Фото: Арктический международный кинофестиваль «Золотой ворон»

— Насколько сложно было остаться международным фестивалем?

— Подборка программы проходила как никогда сложно. Раза два или три мы фактически ее пересобирали.

— Отказывали?

— Отказывали, отзывали заявки. У нас получился довольно большой сегмент российского кино. Хотя обычно география равномерная. Но мы не отказались от международного принципа, смогли его сохранить.

— Для вас, как худрука, это четвертый «Золотой ворон». Уже видите его историю в динамике?

— Практически. Фестиваль шестой, получается, что на данный момент большую часть истории фестиваля я к нему причастен.

Фото: Арктический международный кинофестиваль «Золотой ворон»

— Концепция, которую вы обрисовали: Арктика, документальное и игровое кино вместе, кино малых народов — ваше нововведение?

— Нет, такой она была, и мы ее сохраняем. Еще очень важно для нас, что Гран-при вручает зритель. Мы ориентированы на него гораздо больше, чем другие фестивали.

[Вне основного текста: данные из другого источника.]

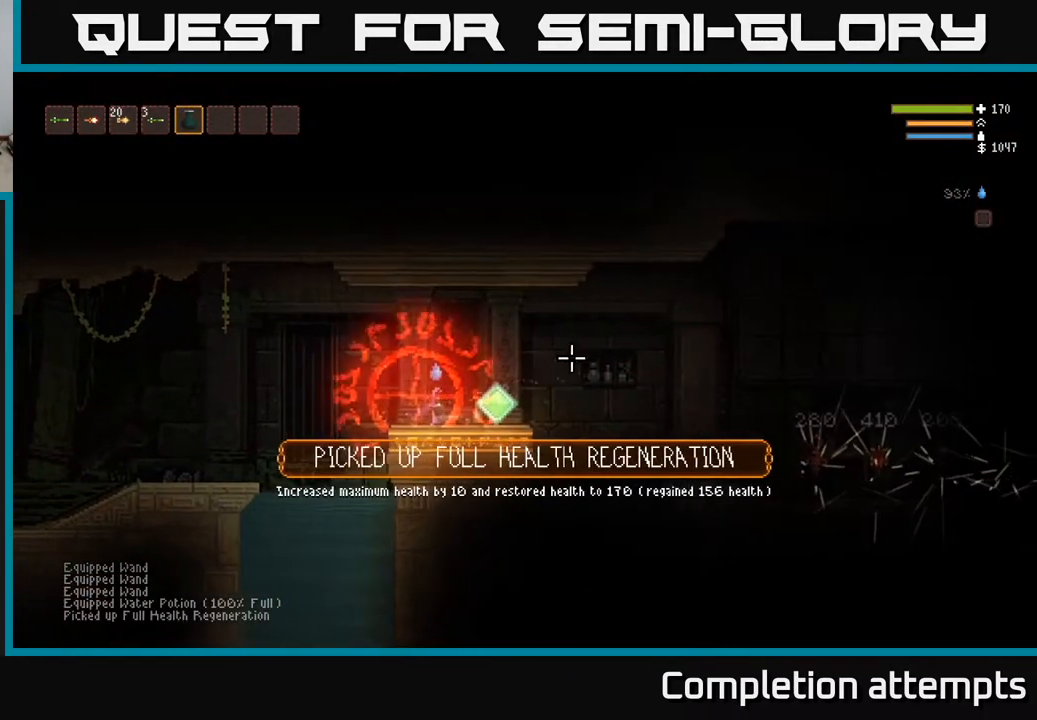
{"buttons": [], "left_stick": "right", "right_stick": "right", "events": []}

У нас есть конкурс «Киновзлет», который поддерживает молодых кинематографистов региона — это для нас важно. Нужно, чтобы на Чукотке вырастали кинематографисты, которые будут делать прекрасное кино о своей земле, о своем крае.

Арктический регион объединяет разные страны: США, Канаду, европейские государства. Мы хотим, чтобы у нас создавалось не менее профессиональное кино об Арктике, поэтому фестиваль многое вкладывает, чтобы поддерживать желание людей снимать.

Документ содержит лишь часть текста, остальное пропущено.